In the past, it’s been irritating and occasionally problematic. This season, with United’s hopes resting much more emphatically on their shoulders, it’s been a disaster. Each defender has already suffered an enforced spell on the sidelines. Evans has missed most of the season so far. Smalling and Jones seem unable able to manage three weeks without picking up a knock. Their pitiable fitness record effectively demolishes the chance of establishing a settled defence, a common fixture in most successful sides.
Equally crucially, they have simply not performed at the expected level. For all of their attributes, they have been unable to eradicate the weaknesses in their game. In fairness to Evans, he has previously demonstrated a more consistent run of form than his colleagues, when he formed an excellent partnership with Ferdinand in the second half of the 11/12 season. All of his strengths were on display: his composure, an astute reading of the game and confidence in possession.
Since then, despite continuing to show glimpses of his ability, he has never been able to replicate such an encouraging, prolonged run of form. He also has yet to eliminate the individual errors and poor decision-making that occasionally blight his game, encapsulated in that abject defeat to MK Dons in August. He was returning from injury (of course) but it was still a revealing snapshot of his flaws.
It’s difficult to consider any positive attributes of Chris Smalling after the senseless performance he produced at the Etihad. At United, the coaching staff consider him to possess greater football intelligence than Phil Jones, but it was impossible to spot any last weekend.
That aside, he has pace and height and greater positional sense than some of his team-mates. His chief problem is, like Evans, he is liable to produce at least one individual error a match, allied to the fact he often looks afraid of the ball. His panic in possession is a significant problem, particularly under a manager like Van Gaal who requires his defenders to bring the ball forward from the back. His huge potential when he first joined United seems a distant memory – Smalling has merely become a player who ‘can do a job’, a defender whose performances will be occasionally be good, often satisfactory, but never at a consistently high level.
Jones, however, while exhibiting some of the same limitations – a terrible injury record, lapses of concentration – may still forge a future at Old Trafford. He has every attribute needed with pace, strength, confidence in possession and an utter fearlessness, and a face that provides photoshoppers with endless material.

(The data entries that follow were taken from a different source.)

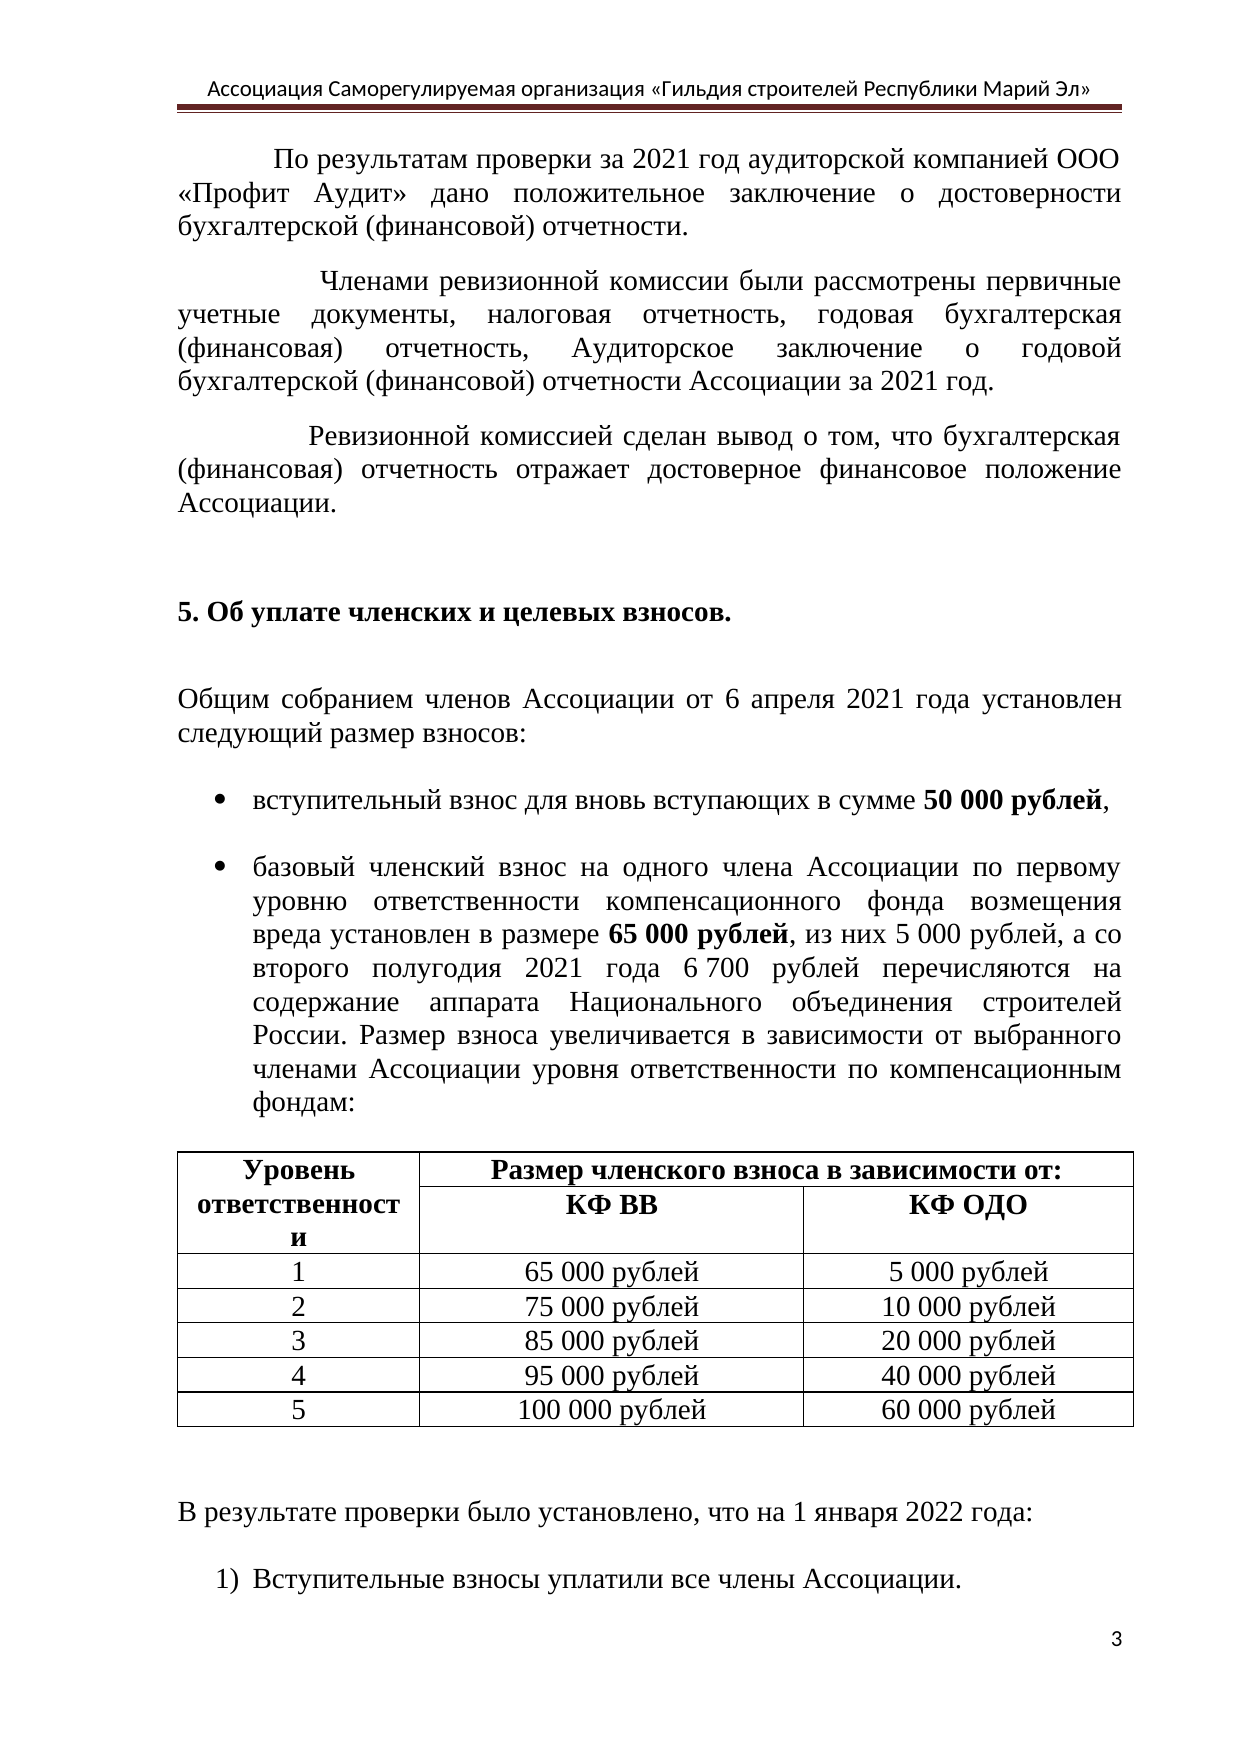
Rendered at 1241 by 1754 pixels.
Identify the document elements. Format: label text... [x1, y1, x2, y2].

text Общим собранием членов Ассоциации от 6 апреля 2021 года установлен следующий размер взносов: [177, 682, 1122, 749]
table_cell 2 [178, 1289, 419, 1322]
table_cell 5 [178, 1393, 419, 1426]
table_cell 100 000 рублей [420, 1393, 803, 1426]
list базовый членский взнос на одного члена Ассоциации по первому уровню ответственности компенсационного фонда возмещения вреда установлен в размере 65 000 рублей, из них 5 000 рублей, а со второго полугодия 2021 года 6 700 рублей перечисляются на содержание аппарата Национального объединения строителей России. Размер взноса увеличивается в зависимости от выбранного членами Ассоциации уровня ответственности по компенсационным фондам: [215, 849, 1122, 1118]
text Членами ревизионной комиссии были рассмотрены первичные учетные документы, налоговая отчетность, годовая бухгалтерская (финансовая) отчетность, Аудиторское заключение о годовой бухгалтерской (финансовой) отчетности Ассоциации за 2021 год. [177, 263, 1122, 397]
table_cell 85 000 рублей [420, 1323, 803, 1357]
list Вступительные взносы уплатили все члены Ассоциации. [215, 1561, 1122, 1595]
table_cell КФ ОДО [804, 1187, 1133, 1253]
list вступительный взнос для вновь вступающих в сумме 50 000 рублей, [215, 782, 1122, 816]
table_cell 75 000 рублей [420, 1289, 803, 1322]
table_header Размер членского взноса в зависимости от: [420, 1153, 1133, 1186]
text В результате проверки было установлено, что на 1 января 2022 года: [177, 1494, 1122, 1528]
text Ревизионной комиссией сделан вывод о том, что бухгалтерская (финансовая) отчетность отражает достоверное финансовое положение Ассоциации. [177, 418, 1122, 518]
table_header Уровень ответственности [178, 1153, 419, 1253]
table_cell 60 000 рублей [804, 1393, 1133, 1426]
table_cell 4 [178, 1358, 419, 1391]
table_cell 95 000 рублей [420, 1358, 803, 1391]
text По результатам проверки за 2021 год аудиторской компанией ООО «Профит Аудит» дано положительное заключение о достоверности бухгалтерской (финансовой) отчетности. [177, 141, 1122, 242]
table_cell 65 000 рублей [420, 1254, 803, 1288]
table_cell КФ ВВ [420, 1187, 803, 1253]
text 5. Об уплате членских и целевых взносов. [177, 594, 1122, 627]
table_cell 1 [178, 1254, 419, 1288]
table_cell 20 000 рублей [804, 1323, 1133, 1357]
table_cell 10 000 рублей [804, 1289, 1133, 1322]
table_cell 5 000 рублей [804, 1254, 1133, 1288]
table_cell 3 [178, 1323, 419, 1357]
table_cell 40 000 рублей [804, 1358, 1133, 1391]
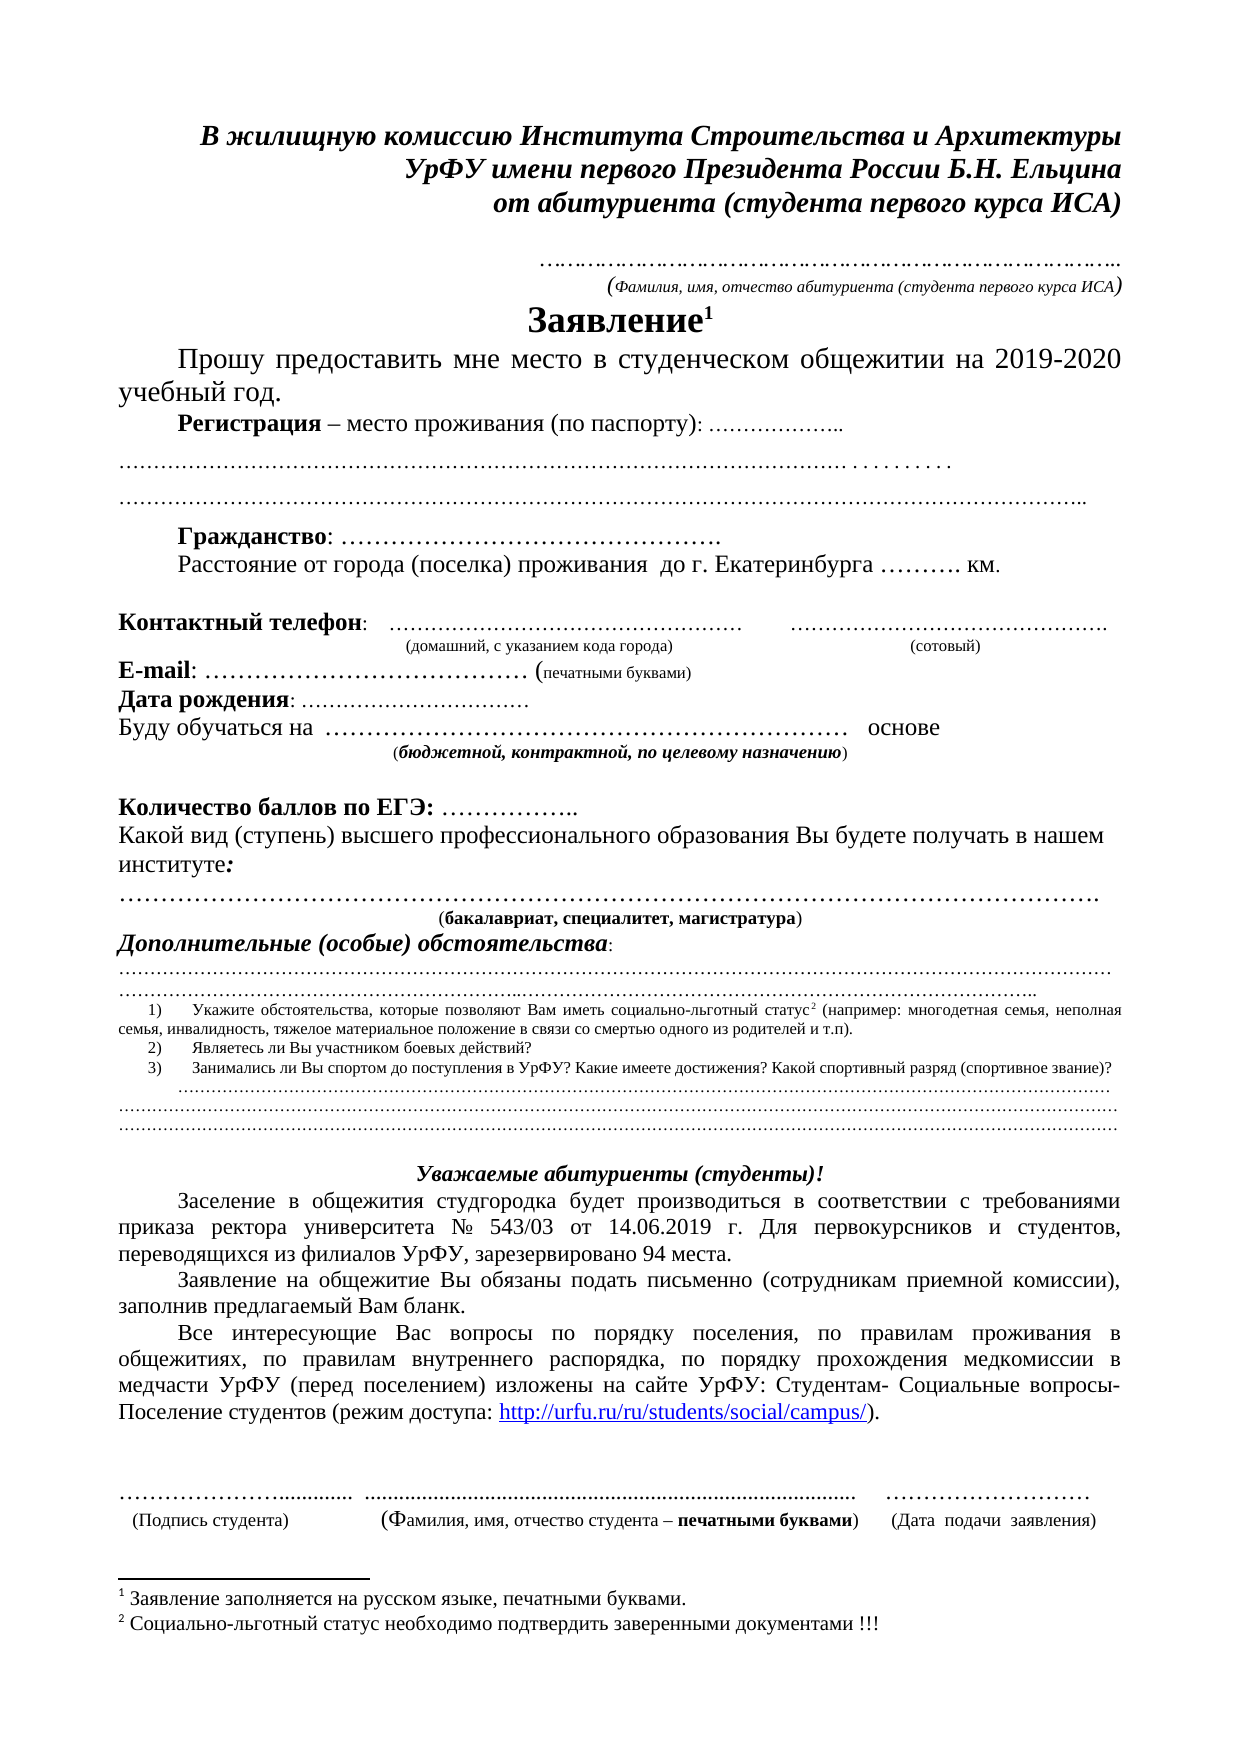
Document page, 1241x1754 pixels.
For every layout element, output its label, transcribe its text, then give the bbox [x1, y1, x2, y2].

text Все интересующие Вас вопросы по порядку поселения, по правилам проживания в общежитиях, по правилам внутреннего распорядка, по порядку прохождения медкомиссии в медчасти УрФУ (перед поселением) изложены на сайте УрФУ: Студентам- Социальные вопросы- Поселение студентов (режим доступа: http://urfu.ru/ru/students/social/campus/). [118, 1319, 1122, 1424]
text Дополнительные (особые) обстоятельства: ……………………………………………………………………………………………………………………………………………………………………………………………………..……………………………………………………………………….. [118, 928, 1122, 1000]
text Гражданство: ………………………………………. [118, 521, 1122, 549]
text Какой вид (ступень) высшего профессионального образования Вы будете получать в нашем институте: [118, 820, 1122, 878]
text Буду обучаться на ……………………………………………………… основе [118, 712, 1122, 741]
text Контактный телефон: …………………………………………… ………………………………………. [118, 607, 1122, 636]
text Заявление [118, 298, 1122, 341]
text Дата рождения: …………………………… [118, 684, 1122, 712]
text (Подпись студента) (Фамилия, имя, отчество студента – печатными буквами) (Дата подачи заявления) [118, 1505, 1122, 1531]
text Заявление на общежитие Вы обязаны подать письменно (сотрудникам приемной комиссии), заполнив предлагаемый Вам бланк. [118, 1266, 1122, 1319]
text Расстояние от города (поселка) проживания до г. Екатеринбурга ………. км. [118, 549, 1122, 578]
text Прошу предоставить мне место в студенческом общежитии на 2019-2020 учебный год. [118, 341, 1122, 408]
text E-mail: ………………………………… (печатными буквами) [118, 655, 1122, 684]
text Количество баллов по ЕГЭ: …………….. [118, 792, 1122, 820]
list Занимались ли Вы спортом до поступления в УрФУ? Какие имеете достижения? Какой спортивный разряд (спортивное звание)? [118, 1057, 1122, 1077]
text …………………............. ...................................................................................... ……………………… [118, 1478, 1122, 1505]
text Уважаемые абитуриенты (студенты)! [118, 1161, 1122, 1187]
list Являетесь ли Вы участником боевых действий? [118, 1038, 1122, 1057]
list Укажите обстоятельства, которые позволяют Вам иметь социально-льготный статус (например: многодетная семья, неполная семья, инвалидность, тяжелое материальное положение в связи со смертью одного из родителей и т.п). [118, 1000, 1122, 1038]
text ………………………………………………………………………….. [118, 245, 1122, 271]
text (Фамилия, имя, отчество абитуриента (студента первого курса ИСА) [118, 271, 1122, 298]
text ………………………………………………………………………………………………………. [118, 878, 1122, 907]
text от абитуриента (студента первого курса ИСА) [118, 185, 1122, 219]
text УрФУ имени первого Президента России Б.Н. Ельцина [118, 152, 1122, 185]
text Заселение в общежития студгородка будет производиться в соответствии с требованиями приказа ректора университета № 543/03 от 14.06.2019 г. Для первокурсников и студентов, переводящихся из филиалов УрФУ, зарезервировано 94 места. [118, 1187, 1122, 1266]
text В жилищную комиссию Института Строительства и Архитектуры [118, 118, 1122, 152]
text (домашний, с указанием кода города) (сотовый) [118, 636, 1122, 655]
text (бюджетной, контрактной, по целевому назначению) [118, 741, 1122, 763]
text …………………………………………………………………………………………………………………………………………………………………………………………………………………………………………………………………………………………………………………………………………………………………………………………………………………………………………………………………………………… [118, 1077, 1122, 1134]
text Регистрация – место проживания (по паспорту): ………………..…………………………………………………………………………………………… . . . . . . . . . . ………………………………………………………………………………………………………………………….. [118, 408, 1122, 509]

His ability, and obvious promise, makes him the most frustrating of the three players. His tenacity and courage is also his undoing. He impetuously charges into challenges and pounds after the ball as if every match is his last. It’s admirable, but it causes a recklessness in his performances that can often lead to a mistake, or even worse, an injury. There is, as Sir Alex alluded, an excellent footballer in there. It’s whether he can develop as he should do.
He needs to. They all do. At some point, the club will recognise the need to move on. For a club of United’s stature, there is no room to stand still. If the three players cannot elevate their performances to the level required, they will, sooner or later, be discarded. Van Gaal has already demonstrated he won’t dither like Dave, or be a hostage to sentiment, something that perhaps afflicted Ferguson in the final few seasons. He will, without hesitation, make whatever decision is required, no matter how difficult.
It is probable that United will aim to recruit at least one centre-half in the January transfer window, and maybe even another next summer. It’s clear the time for Jones, Evans and Smalling to prove their credentials to Van Gaal is now.
Equally, to flip that on its head, the threat to their United careers has never been more acute.